GLEESON CJ:   I thought the idea of apportionment, so far as we are concerned, came not from civil law but from shipping law.

MR BENNETT:   Well, that is certainly what seems to be said in Glanville Williams and in many of the areas.  No doubt the Canadian innovation came partly from the civil law and partly from shipping law, but it is interesting that it is Canada which gave birth to it rather than England.  I was asked some questions about the form of pleading.  I simply remind your Honours that at paragraph 21 page 60 of the further amended statement of claim, the claim in contributory negligence, the defence in contributory negligence, is framed in both contract and tort.  It does not put the implied term in exactly the way I have put it in argument.

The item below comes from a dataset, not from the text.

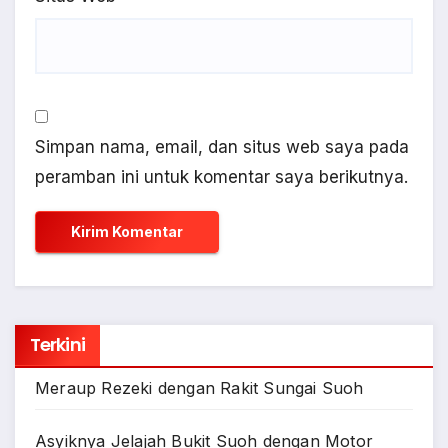
Simpan nama, email, dan situs web saya pada
peramban ini untuk komentar saya berikutnya.
Terkini
Meraup Rezeki dengan Rakit Sungai Suoh
Asyiknya Jelajah Bukit Suoh dengan Motor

HAYNE J:   Or at all, does it, Mr Bennett?

MR BENNETT:   Well, your Honour, I put the submission in paragraph 2.  The difference is ‑ ‑ ‑ 

HAYNE J:   Which words of that paragraph do you depend on for this submission, Mr Bennett?

CALLINAN J:   What page, Mr Bennett?  I am sorry I missed it.

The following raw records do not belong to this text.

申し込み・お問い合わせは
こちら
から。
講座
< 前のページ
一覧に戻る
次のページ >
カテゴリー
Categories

MR BENNETT:   Page 60, your Honour.

If the plaintiff has suffered loss and damage (which is not admitted) the plaintiff has caused or contributed to such loss and damage by its own breaches of the terms of the agreement.....breaches of its duty in paragraph 20 hereof -

which is an implied term alleged -

and contributory negligence.

So it is pleaded in contract and tort.  It then goes on to say:

The plaintiff has caused or contributed -

and the word “caused” were added, to make the contract aspect clear and, your Honours, what we ask rhetorically is this.  There is, of course, a difference in legal theory between the two ways I have put it in paragraph 2 of the submissions in reply.  Of course there is a difference.  But in my respectful submission, as a matter of pleading, and pleading an issue of law, it is sufficient to alert the plaintiff to all the factual matters that arise and ‑ ‑ ‑ 

CALLINAN J:   Mr Bennett, you were only sued in contract though, were you not?

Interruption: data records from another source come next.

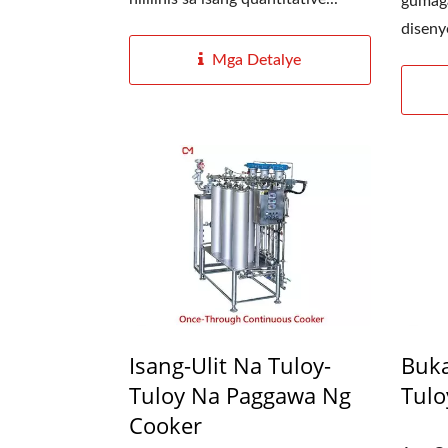
gumaga
diseny
ay hind
Mga Detalye
Isang-Ulit Na Tuloy-
Buka
Tuloy Na Paggawa Ng
Tulo
Cooker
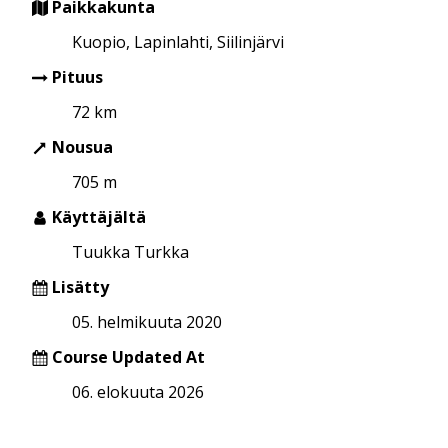
Paikkakunta
Kuopio, Lapinlahti, Siilinjärvi
Pituus
72 km
Nousua
705 m
Käyttäjältä
Tuukka Turkka
Lisätty
05. helmikuuta 2020
Course Updated At
06. elokuuta 2026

MR BENNETT:   No, your Honour, sued in contract and tort.

CALLINAN J:   I could not pick up the allegation in tort.

MR BENNETT:   Paragraph 25 on page 39, your Honour, at the bottom of page 39, and the trial judge at page 96 of his judgment said, in the middle of the page, at line 40:

Here the duty arose in both contract and in tort and was, in my view, the same duty.

No one distinguished at any ‑ ‑ ‑ 

GUMMOW J:   What page is that, I am sorry, Mr Bennett?

MR BENNETT:   Page 96, your Honour.

GUMMOW J:   Thank you.

MR BENNETT:   The plaintiff never said, as Justice McHugh might have had he been advising the plaintiff in 1972 or today, “Let us drop the tort claim and sue only in contract.”  The plaintiff never made that election.  It never said, “I was seeking judgment in contract alone.”  And were at least as entitled to say that the primary judgment was in tort as they are to say it was in contract, particularly as there was an express finding of contributory negligence.  So, if your Honours were against me on the matters arising in the notice of contention, I am entitled to say there was judgment in tort and there it is and the fact that the plaintiff might have said, “I abandon the tort claim and seek judgment in contract,” might have made a difference, but it did not and that perhaps is a way of avoiding the whole of the issue in this case if your Honours were minded to do so.

But, your Honours, in my respectful submission, at the end of the day this is a case where there has been a very, very clear trend in the Commonwealth; a trend which has been perhaps led by academics, perhaps led by more adventurous judges and perhaps led by people who have not, in

many cases, analysed the concepts involved and the rationales.  There are rationales given by Justice La Forest, a number of them, and rationales given by Glanville Williams in his very early work on the subject and, in my respectful submission, it would be inappropriate for this Court to say that it would reject all those rationales and take the strict literal approach with the result that it would be going in a different direction to that which seems to have been adopted really throughout the common law world.  May it please the Court.

GLEESON CJ:   We will reserve our decision in this matter.